それに加えて、事業内容を変更したい場合は、事前に計画変更申請を提出する必要があります。
また事業の進捗を知るために、中間審査が行われます。証拠書類の提出を求められた時にすぐ対応できるように、日頃から経費の領収書など補助金の対象となる書類は集めておくようにしましょう。
補助金の交付
事業の実施について、その内容や経費などについて報告します。申請通りの内容だったことが確認されると、補助金の金額が確定し、まず確定通知書が届きます。その後問題ないようならば補助金の支払いが行われます。
また補助金を受け取った後も、一定期間は定期的に事業報告の義務がある場合が多いです。
ほとんどの補助金はやはり後払い方式なので、補助金をもらえるのは最後だということを押さえておきましょう。
審査に通るためのポイント
事業のビジョンを明確に提案する
国も慈善活動として補助金の支給を行っているわけではありません。補助金を支給することで、国の経済発展に貢献してもらうことを目的としています。
ですので、補助金を受け取るためにも事業の「成長性・将来性」や、いつ・誰と・どこで・何をやるのか、それに加えて達成すべき目標などの「具体性」を明確にして提案しましょう。
コスト管理を徹底
せっかく国から補助金を受け取ったのに、コスト管理をおざなりにしていると事業は必ず失敗します。国もそういった例をたくさん見てきているため、審査が厳しいのです。

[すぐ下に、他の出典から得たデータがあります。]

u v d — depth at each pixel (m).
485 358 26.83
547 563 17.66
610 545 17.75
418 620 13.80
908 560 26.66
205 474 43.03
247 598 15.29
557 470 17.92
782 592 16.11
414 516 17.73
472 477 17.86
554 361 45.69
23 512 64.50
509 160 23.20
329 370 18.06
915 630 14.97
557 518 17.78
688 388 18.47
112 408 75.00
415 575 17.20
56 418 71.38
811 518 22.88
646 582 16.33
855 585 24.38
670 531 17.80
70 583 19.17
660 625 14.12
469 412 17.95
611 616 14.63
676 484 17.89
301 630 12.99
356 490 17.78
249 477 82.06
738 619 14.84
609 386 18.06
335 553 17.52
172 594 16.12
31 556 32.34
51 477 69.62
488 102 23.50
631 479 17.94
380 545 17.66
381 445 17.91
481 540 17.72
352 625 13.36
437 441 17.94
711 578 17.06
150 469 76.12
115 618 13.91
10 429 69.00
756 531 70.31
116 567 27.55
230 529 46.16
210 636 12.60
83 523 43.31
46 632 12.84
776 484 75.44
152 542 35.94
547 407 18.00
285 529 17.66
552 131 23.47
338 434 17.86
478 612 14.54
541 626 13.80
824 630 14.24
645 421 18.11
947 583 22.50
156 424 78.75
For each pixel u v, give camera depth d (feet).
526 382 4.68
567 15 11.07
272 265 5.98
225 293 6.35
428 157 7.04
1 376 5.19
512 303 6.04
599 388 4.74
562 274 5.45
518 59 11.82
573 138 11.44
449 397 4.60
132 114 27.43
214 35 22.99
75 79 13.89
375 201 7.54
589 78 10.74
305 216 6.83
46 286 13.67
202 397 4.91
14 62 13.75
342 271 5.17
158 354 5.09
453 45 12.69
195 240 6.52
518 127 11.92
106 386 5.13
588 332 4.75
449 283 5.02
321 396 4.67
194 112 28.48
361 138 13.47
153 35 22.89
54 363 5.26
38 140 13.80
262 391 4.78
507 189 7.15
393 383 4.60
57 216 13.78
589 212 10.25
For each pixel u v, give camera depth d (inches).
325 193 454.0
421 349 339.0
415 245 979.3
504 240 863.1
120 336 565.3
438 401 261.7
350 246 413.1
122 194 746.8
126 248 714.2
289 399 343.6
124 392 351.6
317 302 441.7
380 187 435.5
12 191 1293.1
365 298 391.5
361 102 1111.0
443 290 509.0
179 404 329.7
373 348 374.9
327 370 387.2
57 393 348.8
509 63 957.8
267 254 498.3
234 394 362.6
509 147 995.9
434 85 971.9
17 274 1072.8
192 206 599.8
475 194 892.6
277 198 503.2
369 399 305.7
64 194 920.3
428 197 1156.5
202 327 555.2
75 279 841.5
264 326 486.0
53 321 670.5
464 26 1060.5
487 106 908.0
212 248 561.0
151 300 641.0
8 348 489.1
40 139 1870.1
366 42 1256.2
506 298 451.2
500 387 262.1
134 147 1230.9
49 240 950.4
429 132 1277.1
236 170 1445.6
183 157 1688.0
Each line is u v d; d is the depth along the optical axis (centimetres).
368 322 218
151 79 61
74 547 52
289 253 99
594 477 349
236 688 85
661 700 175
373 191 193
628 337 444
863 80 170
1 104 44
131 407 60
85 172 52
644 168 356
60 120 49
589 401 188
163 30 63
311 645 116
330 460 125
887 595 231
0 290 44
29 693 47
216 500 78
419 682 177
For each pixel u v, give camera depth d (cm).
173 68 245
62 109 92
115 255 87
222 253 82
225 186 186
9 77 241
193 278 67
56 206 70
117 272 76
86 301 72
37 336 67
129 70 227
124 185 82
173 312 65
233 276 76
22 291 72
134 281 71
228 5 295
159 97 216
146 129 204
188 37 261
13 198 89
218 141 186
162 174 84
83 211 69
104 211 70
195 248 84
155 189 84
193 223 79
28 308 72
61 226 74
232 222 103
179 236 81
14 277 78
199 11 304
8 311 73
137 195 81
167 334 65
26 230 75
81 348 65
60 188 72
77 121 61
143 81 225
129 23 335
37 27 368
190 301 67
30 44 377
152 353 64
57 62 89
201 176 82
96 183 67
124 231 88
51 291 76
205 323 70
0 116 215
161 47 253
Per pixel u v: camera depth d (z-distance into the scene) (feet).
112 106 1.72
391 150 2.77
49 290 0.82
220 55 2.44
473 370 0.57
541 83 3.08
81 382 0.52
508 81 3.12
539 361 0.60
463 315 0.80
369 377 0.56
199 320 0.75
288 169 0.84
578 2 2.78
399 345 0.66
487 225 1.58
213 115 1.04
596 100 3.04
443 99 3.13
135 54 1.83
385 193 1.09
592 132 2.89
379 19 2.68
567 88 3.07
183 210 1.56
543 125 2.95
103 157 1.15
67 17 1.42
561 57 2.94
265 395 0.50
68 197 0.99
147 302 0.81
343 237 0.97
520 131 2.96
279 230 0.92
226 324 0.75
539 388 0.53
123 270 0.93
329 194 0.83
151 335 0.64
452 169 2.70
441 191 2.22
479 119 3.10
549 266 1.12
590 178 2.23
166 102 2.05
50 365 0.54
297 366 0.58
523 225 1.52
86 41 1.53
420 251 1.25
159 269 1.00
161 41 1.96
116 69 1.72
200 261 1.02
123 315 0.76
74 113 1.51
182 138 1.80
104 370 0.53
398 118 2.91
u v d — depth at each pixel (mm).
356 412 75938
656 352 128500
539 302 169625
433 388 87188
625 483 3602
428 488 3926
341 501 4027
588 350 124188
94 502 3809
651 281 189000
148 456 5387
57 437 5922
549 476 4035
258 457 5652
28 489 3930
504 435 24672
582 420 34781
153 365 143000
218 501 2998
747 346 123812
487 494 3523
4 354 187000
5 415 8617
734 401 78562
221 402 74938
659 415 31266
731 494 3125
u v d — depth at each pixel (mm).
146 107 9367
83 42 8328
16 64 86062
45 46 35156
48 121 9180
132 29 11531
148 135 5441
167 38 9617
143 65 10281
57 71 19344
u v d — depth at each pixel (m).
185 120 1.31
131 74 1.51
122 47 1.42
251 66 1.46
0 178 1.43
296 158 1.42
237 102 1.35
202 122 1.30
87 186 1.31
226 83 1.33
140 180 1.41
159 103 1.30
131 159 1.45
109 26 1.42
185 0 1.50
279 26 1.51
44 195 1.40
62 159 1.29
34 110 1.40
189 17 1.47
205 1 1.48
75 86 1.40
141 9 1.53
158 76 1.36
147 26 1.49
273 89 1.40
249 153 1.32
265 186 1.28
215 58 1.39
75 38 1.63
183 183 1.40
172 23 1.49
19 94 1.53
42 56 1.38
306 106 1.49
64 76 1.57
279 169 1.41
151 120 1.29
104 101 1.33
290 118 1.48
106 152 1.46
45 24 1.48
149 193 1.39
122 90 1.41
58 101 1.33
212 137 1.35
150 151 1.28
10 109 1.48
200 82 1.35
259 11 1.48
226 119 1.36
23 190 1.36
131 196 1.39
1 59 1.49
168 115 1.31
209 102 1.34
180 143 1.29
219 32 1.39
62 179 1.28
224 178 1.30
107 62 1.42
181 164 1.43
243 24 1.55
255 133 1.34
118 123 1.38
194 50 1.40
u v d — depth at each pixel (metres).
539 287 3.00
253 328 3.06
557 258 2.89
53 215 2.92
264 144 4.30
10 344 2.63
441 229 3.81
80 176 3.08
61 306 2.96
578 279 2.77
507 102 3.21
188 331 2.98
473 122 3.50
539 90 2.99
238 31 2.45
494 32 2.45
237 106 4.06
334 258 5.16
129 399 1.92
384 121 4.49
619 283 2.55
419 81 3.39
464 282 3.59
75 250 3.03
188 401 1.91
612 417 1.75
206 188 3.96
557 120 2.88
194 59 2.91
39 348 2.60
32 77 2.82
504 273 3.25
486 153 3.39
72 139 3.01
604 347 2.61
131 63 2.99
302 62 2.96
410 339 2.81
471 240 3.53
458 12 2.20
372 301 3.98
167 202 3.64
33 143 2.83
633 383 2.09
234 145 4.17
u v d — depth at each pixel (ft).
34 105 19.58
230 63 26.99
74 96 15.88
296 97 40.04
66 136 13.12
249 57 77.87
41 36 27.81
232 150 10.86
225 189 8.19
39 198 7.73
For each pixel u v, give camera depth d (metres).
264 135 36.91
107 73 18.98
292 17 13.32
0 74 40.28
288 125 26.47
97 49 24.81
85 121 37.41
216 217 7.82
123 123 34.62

ですので「この事業なら大丈夫」と信頼してもらえるように、「自分はコスト管理を徹底している」ということを相手にアピールしましょう。
消費者が求めるような事業であることをアピール
事業が成功するためには消費者のニーズにマッチしていることが前提です。当たり前の話ですが国や地方公共団体、あなたに事業で成功してほしいから補助金の支給を実施しているということを理解しましょう。
ですので提案する事業が、しっかり消費者に求められ成功する可能性が高いものだと伝えることが非常に大切です。
まとめ
補助金の概要や種類、手続きの流れについて細かく解説してきましたが理解していただけたでしょうか。
補助金をうまく利用することで事業のスムーズな展開が可能になります。
また今回おすすめした補助金は、どれも条件を満たし手順をしっかり踏めば誰でも受け取ることが可能なものです。
金銭的負担を減らして事業に集中するためにも、補助金は是非活用してみてください。